** Opening Study text block **

What does this mean? It means that yes, it is easy. Can everyone do it? Probably. Does everyone want to? No. I don't blame many for not doing it either, just like I don't blame people for supporting the last 5 years of browsers. The flip side of that of course is that they designer is making a conscious decision on what is important and who can see their site.

Of course, Mars, you'd do well not to immediately assume incompetence. I think you're in the minority, but I could be wrong...
posted by fooljay at 12:00 PM on May 19, 2001


designing for small resolutions not only accomodates people too lazy or poor to get decent monitors, it's also an accesibility issue

If you hadn't added accesibilty to the end of that you would have deserved a good verbal skewering! Many of the people who surf where I work cannot stand their monitors set at anything more than 640x480. Of course, we have crappy monitors (luckily, our lease on these systems is up this year) but for the most part it's due to poor eyesight/eye strain issues.

As for cheap monitors, the system I'm on right now has an 8-year old Princeton Graphics 15-inch monitor on it that cost me $75 used - and it looks great at 1024x768 (Rage 128 on a Mac.) Money isn't an issue, quality is - and what gets bundled with most cheap PC's, even though it's new, is crap. Unfortunately, that probably pertains to 80% of the people who own computers...
posted by RevGreg at 2:46 PM on May 19, 2001


Dismissing greeneggsandham's comment outright doesn't serve the issue. It's not the user's fault for their hardware or personal viewing preferences. This pervasive attitude of the user being at fault is wack and does nothing to solve the problem. Would you rather we all had the same standard boxes? Well, go for it - it's called television. Bye bye.
posted by roboto at 4:58 AM on May 20, 2001


I'm with fooljay on the always-maximized practice. With a double-row taskbar at 1024x768 on a 19" monitor. In theory, I could probably run at 1280 x 1024 or even 1600 x 1200, but half the point of a big monitor is that standard-size fonts are quite readable at 1024 x 768.

** Closing Study text block **

**Task 1**
Answer these questions from the discussion of monitor resolutions:
(a) How much did RevGreg pay for the Princeton Graphics monitor?
(b) What is the highest resolution that many people at RevGreg's workplace can stand on their monitors?
(c) At what resolution does the last commenter run a 19" monitor?
**Task 2**
Copy the discussion of monitor resolutions word for word, from "What does this" up to and including "could be wrong...".

** Opening Data block **

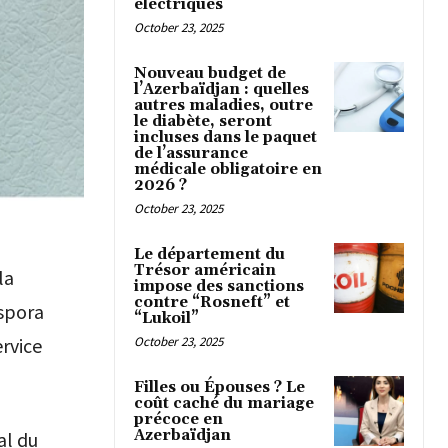
électriques
October 23, 2025
Nouveau budget de
l’Azerbaïdjan : quelles
autres maladies, outre
le diabète, seront
incluses dans le paquet
de l’assurance
médicale obligatoire en
2026 ?
October 23, 2025
Le département du
Trésor américain
la
impose des sanctions
contre “Rosneft” et
aspora
“Lukoil”
October 23, 2025
ervice
Filles ou Épouses ? Le
coût caché du mariage
précoce en
Azerbaïdjan
al du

** Closing Data block **

**Answer section 1**
(a) $75, used.
(b) 640x480.
(c) 1024x768.

**Answer section 2**
What does this mean? It means that yes, it is easy. Can everyone do it? Probably. Does everyone want to? No. I don't blame many for not doing it either, just like I don't blame people for supporting the last 5 years of browsers. The flip side of that of course is that they designer is making a conscious decision on what is important and who can see their site.

Of course, Mars, you'd do well not to immediately assume incompetence. I think you're in the minority, but I could be wrong...